From John Scalzi:
Another day, another volley in the Amazon-Hachette battle, this time from Amazon, in which it explains what it wants (all ebooks to be $9.99 or less, for starters) and lays out some math that it alleges shows that everyone wins when Amazon gets its way.
. . . .
I think Amazon’s math checks out quite well, as long as you have the ground assumption that Amazon is the only distributor of books that publishers or authors (or consumers, for that matter) should ever have to consider. If you entertain the notion that Amazon is just 30% of the market and that publishers have other retailers to consider — and that authors have other income streams than Amazon — then the math falls apart. Amazon’s assumptions don’t include, for example, that publishers and authors might have a legitimate reason for not wanting the gulf between eBook and physical hardcover pricing to be so large that brick and mortar retailers suffer, narrowing the number of venues into which books can sell. Killing off Amazon’s competitors is good for Amazon; there’s rather less of an argument that it’s good for anyone else.
. . . .
Amazon’s math of “you will sell 1.74 times as many books at $9.99 than at $14.99″ is also suspect, because it appears to come with the ground assumption that books are interchangable units of entertainment, each equally as salable as the next, and that pricing is the only thing consumers react to. They’re not, and it’s not. Someone who wants the latest John Ringo novel on the day of release will not likely find the latest Jodi Picoult book a satisfactory replacement, or vice versa; likewise, someone who wants a eBook now may be perfectly happy to pay $14.99 to get it now, in which case the publisher and author should be able to charge what the market will bear, and adjust the prices down (or up! But most likely down) as demand moves about.

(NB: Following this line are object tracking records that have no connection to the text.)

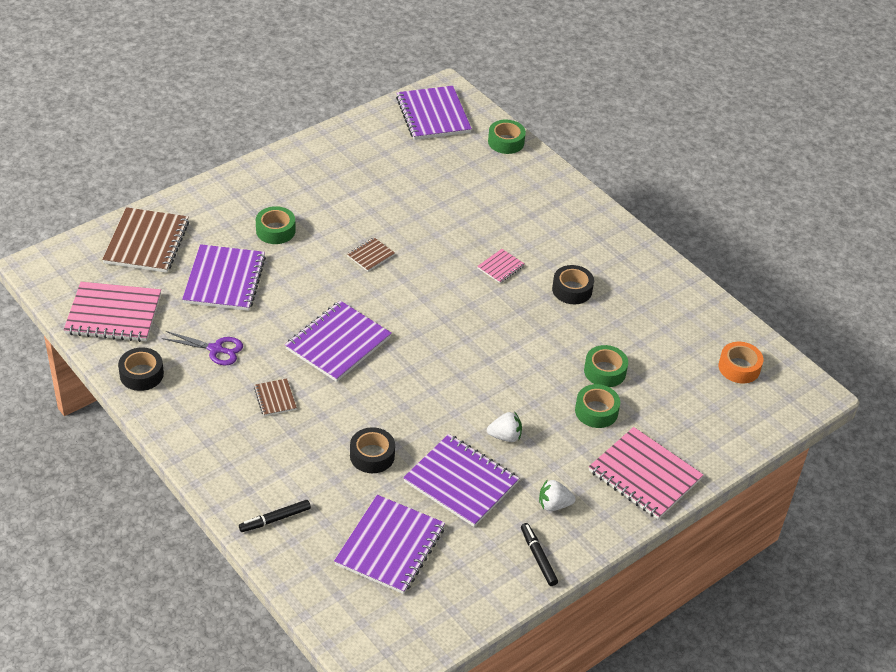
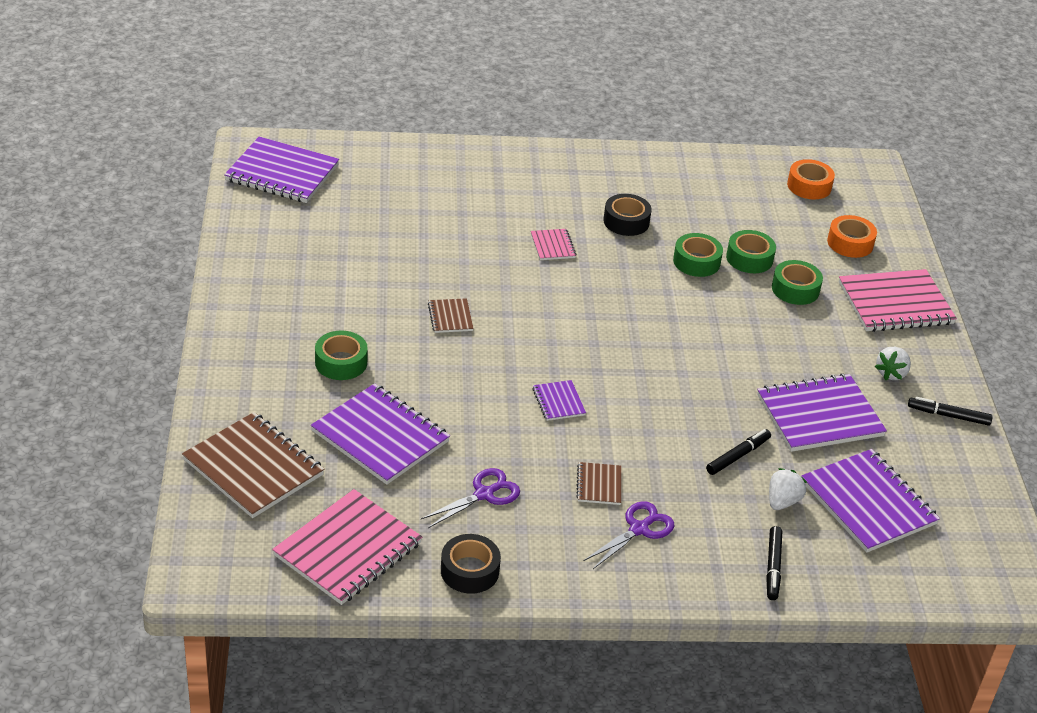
camera: 55 degrees left, 5 degrees down
(250, 436) = (639, 529): none -> purple scissors
(275, 398) = (599, 485): brown notebook -> brown notebook turned 75 degrees clockwise
(338, 343) = (558, 402): purple notebook -> purple notebook, size x0.48
(372, 455) = (738, 456): black tape -> black marker
(505, 436) = (782, 358): white strawberry -> white strawberry (782, 501)
(506, 142) = (377, 152): green tape -> green tape (696, 262)
(692, 420) = (850, 243): none -> orange tape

Link to the rest at Whatever and thanks to Ben for the tip.
PG will quote himself in a comment he posted last night:
Does Barnes & Noble have a say in the prices it charges for books?
Amazon’s a retailer. Retailers set prices.
If Hachette wants to set prices, it should open its own store.
But, of course, Hachette experimented with price-fixing. Now it’s hooked. Let that be a lesson to all of you young people – just say no to price-fixing.